Our entry point here is actually called __generic_swap
, because it’s called by both std::swap
and (conditionally) std::ranges::swap
.
template <class _Tp>
void __generic_swap(_Tp& __x, _Tp& __y)
noexcept(is_nothrow_move_constructible<_Tp>::value &&
is_nothrow_move_assignable<_Tp>::value)
{
if (__libcpp_is_trivially_relocatable<_Tp>::value &&
!is_volatile<_Tp>::value &&
is_empty<_Tp>::value) {
// Swap nothing.
#ifndef _LIBCPP_CXX03_LANG
} else if (__libcpp_is_trivially_relocatable<_Tp>::value &&
!is_volatile<_Tp>::value &&
!__libcpp_is_constant_evaluated()) {
// Swap only "datasizeof" bytes.
std::__libcpp_memswap(std::addressof(__x), std::addressof(__y),
__libcpp_datasizeof<_Tp>::value);
#endif
} else {
_Tp __t(std::move(__x));
__x = std::move(__y);
__y = std::move(__t);
}
}
Caveat 2. Notice that we can’t use the __libcpp_memswap
codepath at constexpr time (because
its pointer math relies on casting void*
to char*
). That’s no problem, though;
we just use std::is_constant_evaluated
to take the unoptimized path at constexpr time.
Step 3. This is the really big one. Use __libcpp_memswap
inside std::swap_ranges
!
libc++ recently refactored the way its std::copy
and std::copy_backward
use memcpy
(thanks, Konstantin Varlamov!), and now it doesn’t take much to reuse the same machinery
in swap_ranges
.
No code snippet for this step, because the machinery is so hairy and spread across several files.
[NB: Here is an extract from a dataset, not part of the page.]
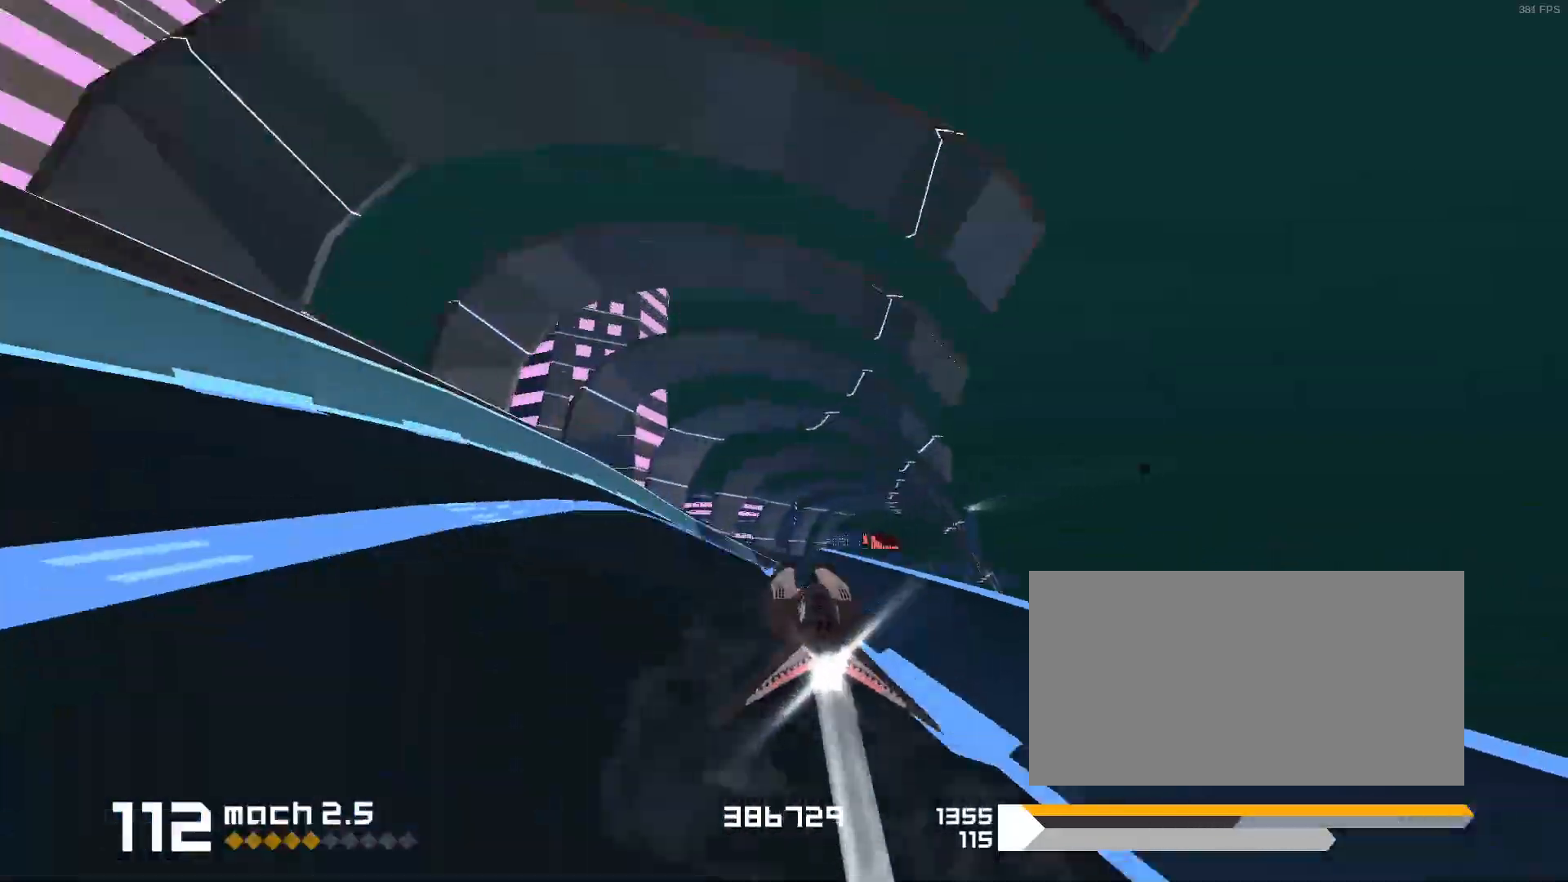
{"keys": [], "events": [[367, "3", "down"], [500, "3", "up"]]}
The important thing here is that std::swap_ranges
should not just do std::swap
in a loop,
because swap
now might swap less than the full object’s footprint. The optimized codepath in
swap_ranges
jumps straight to __libcpp_memswap
on the entire range.
…And then we’re done! libc++’s std::rotate
already works in terms of std::swap_ranges
,
so it picks up the optimized code for free — the exact thing I was worried wouldn’t happen
when the optimization was confined to std::swap
. Adding the optimized codepath to swap_ranges
turned out to be the secret ingredient.
It’s hard to tell whether the change really produces faster code or not, but the existence of examples like this one suggests that we’re probably winning at least some of the time.
Notice that my std::swap_ranges
, like libc++ trunk’s std::copy
and std::copy_backward
,
lacks a special case for ranges of size 1. That’s libstdc++ bug #108846;
whatever the libstdc++ folks do to resolve it, I expect that the libc++ folks will follow suit
within a month or two. So I felt no need to fix my fork’s swap_ranges
(and copy
etc.) for
ranges of size 1, quite yet.